2018年5月30日にオンラインチケット発行サイト Ticketfly でデータ侵害が発見され、一時的に全システムを遮断して対処にあたりました。その週の土曜日の朝までには全システムが復旧しました。名前、住所、メールアドレス、電話番号などが含まれる2,700万件のアカウント情報がアクセスされました。クレジットカード情報やパスワードはハッキングされていません。
2018年はフェイスブックがかなり評判を落とした年でした。事あるごとに、ユーザーのデータプライバシーについてフェイスブックがいかに真剣に考慮したことがなく軽々しく取り扱ってきたかを示唆する情報が露見しました。2018年上半期に、2016年の選挙期間中に、政治キャンペーンのため、許可なく(調査に同意したのは約27万人) 5,000万人以上のフェイスブック・ユーザーの個人情報にアクセスしたというケンブリッジ・アナリティカ社のデータ不正疑惑によって非難の的になりました。

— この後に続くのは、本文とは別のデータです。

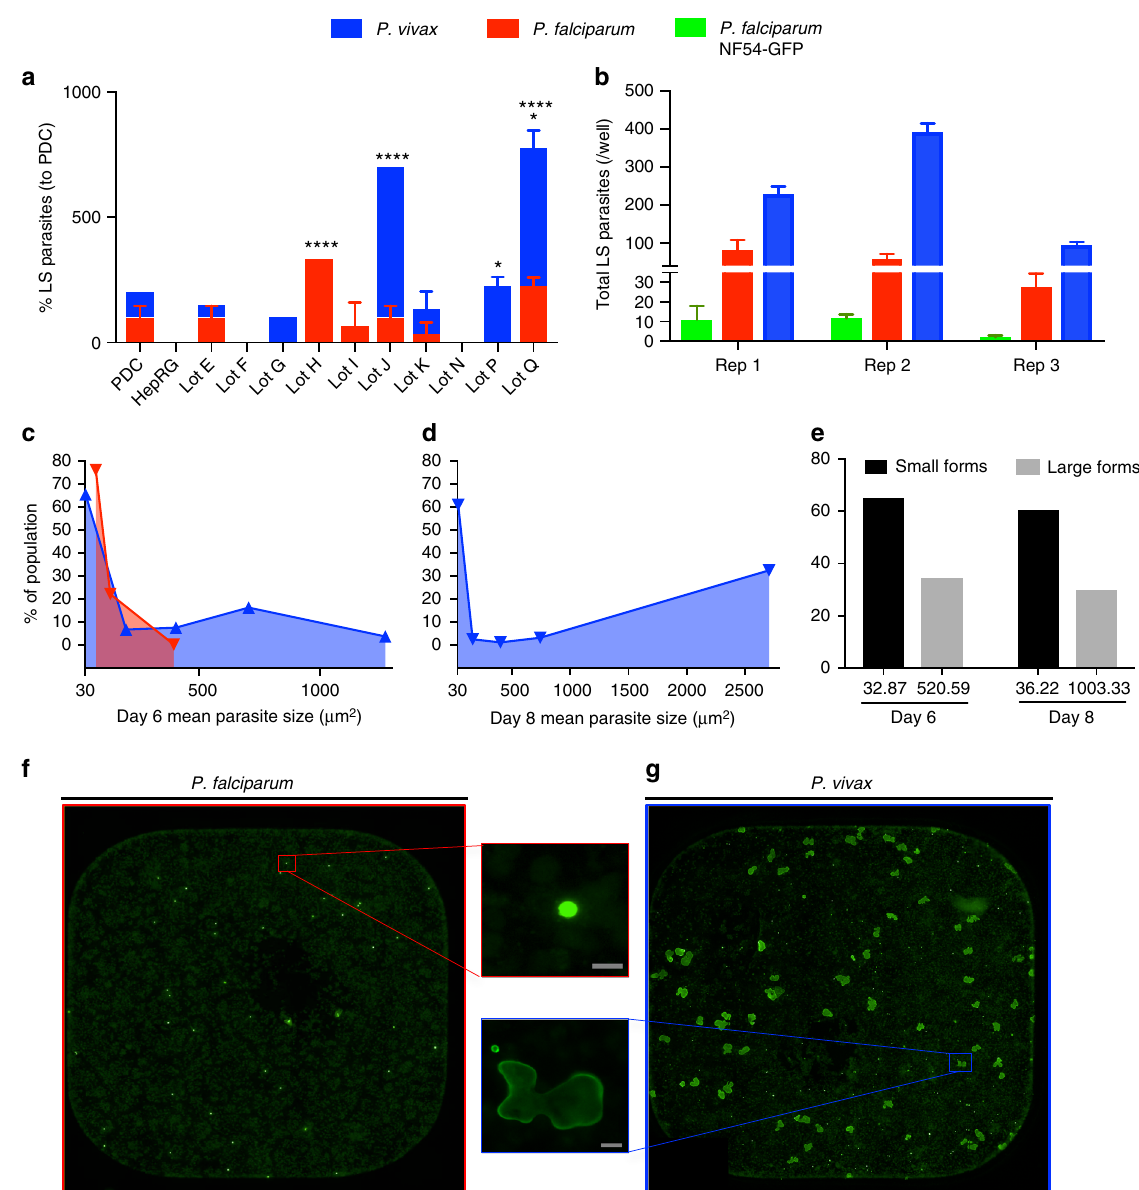
Fig. 3 Characterizing Plasmodium developmental phenotypes in the primary human hepatocyte (PHH) culture system. a A total of ten cryopreserved PHH donor lots were screened for infectability and liver stage (LS) development by cryopreserved P . vivax and P . falciparum sporozoites in comparison to donors PDC and differentiated HepaRG line. Four donors (lot H, J, P, and Q) were signi fi cantly higher in percent of LS parasites relative to PDC while two donors (lot F and N) showed no LS parasite growth. Alternatively, speci fi c donors appear to only be susceptible to a single Plasmodium species (lot G and P to P . vivax , lot H and I to P . falciparum ). b Plasmodium sporozoites were added to PHHs at 5000 sporozoites per well with P . vivax fi eld isolates showing highest LS development rates between 2 and 8.3%, P . falciparum NF54-WT between 0.6 and 2%, and P . falciparum NF54-GFP between 0.04 and 0.4%. c On day 6 of LS development, P . falciparum has a relatively synchronized growth with a large parasite population at a mean size of >100 µ m 2 . d , e P . vivax LS parasites have a larger distribution of size from day 6 to day 8 ( d ) with a consistent hypnozoite (~60%) to developing schizont (~40%) ratio in the total population ( e ). f , g Representation of a single 384-well view showing day 6 P . falciparum LS schizonts stained with anti-GAPDH (left) and day 8 P . vivax developing LS schizonts and dormant hypnozoites stained with anti-rUIS4 (right) imaged on the Operetta HCI system, Perkin Elmer. Graph bars represent means with s.d. from an independent experimental replicate ( n = 3, a ) or for biological replicates ( n = 3) with experimental replicates ( n = 3, b ). Statistical signi fi cance was determined using a two-way ANOVA followed by Dunnett ’ s multiple comparisons to PDC ( a , b ) where signi fi cance is represented by P < 0.05 (*) and P < 0.0001 (****). Plasmodium spp. mean parasite size distribution ( c – e ) was calculated from biological replicates ( n = 3) with experimental replicates ( n = 26, P . vivax ) or ( n = 8, P . falciparum ). Gray scale bars represent 10 µ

9月には、フェイスブックは何千万人ものユーザーに影響を及ぼすデータ侵害を発見しました。最初にアクティビティの異常な急増に気が付いてから、”View As” 機能(自分のプロファイルが他のユーザーからどのように見えるかを確認する機能)の脆弱性をついた攻撃だと判明するのに11日間かかりました。攻撃者は、パスワードを再入力せずにアプリケーションを再使用できるようにするためのアクセストークンを盗んで、ユーザーのアカウントへの完全なコントロールを獲得しました。 フェイスブックのブログによると、2日間で脆弱性問題を解決し、アクセストークンをリセットしました。当初、5,000万人と想定されましたが、実際にアクセストークンを盗まれたユーザーは約3,000万人でした。